BEGIN TASK INPUT

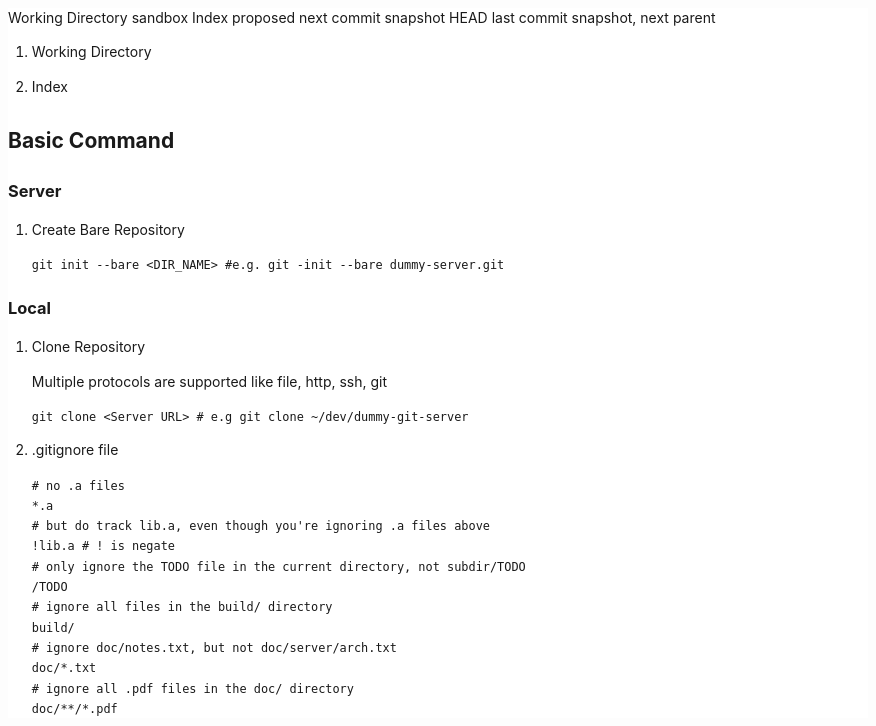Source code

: <tbody>
<tr>
<td class="org-left">Working Directory</td>
<td class="org-left">sandbox</td>
</tr>


<tr>
<td class="org-left">Index</td>
<td class="org-left">proposed next commit snapshot</td>
</tr>


<tr>
<td class="org-left">HEAD</td>
<td class="org-left">last commit snapshot, next parent</td>
</tr>
</tbody>
</table>

1.  Working Directory

2.  Index

## Basic Command<a id="orgheadline38"></a>

### Server<a id="orgheadline18"></a>

1.  Create Bare Repository

        git init --bare <DIR_NAME> #e.g. git -init --bare dummy-server.git

### Local<a id="orgheadline37"></a>

1.  Clone Repository

    Multiple protocols are supported like file, http, ssh, git

        git clone <Server URL> # e.g git clone ~/dev/dummy-git-server

2.  .gitignore file

        # no .a files
        *.a
        # but do track lib.a, even though you're ignoring .a files above
        !lib.a # ! is negate
        # only ignore the TODO file in the current directory, not subdir/TODO
        /TODO
        # ignore all files in the build/ directory
        build/
        # ignore doc/notes.txt, but not doc/server/arch.txt
        doc/*.txt
        # ignore all .pdf files in the doc/ directory
        doc/**/*.pdf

END TASK INPUT

- ASSIGNMENT
List every line above that contains the string "Working". The match is case-sensitive.

- ANSWER BOX
<td class="org-left">Working Directory</td>
1.  Working Directory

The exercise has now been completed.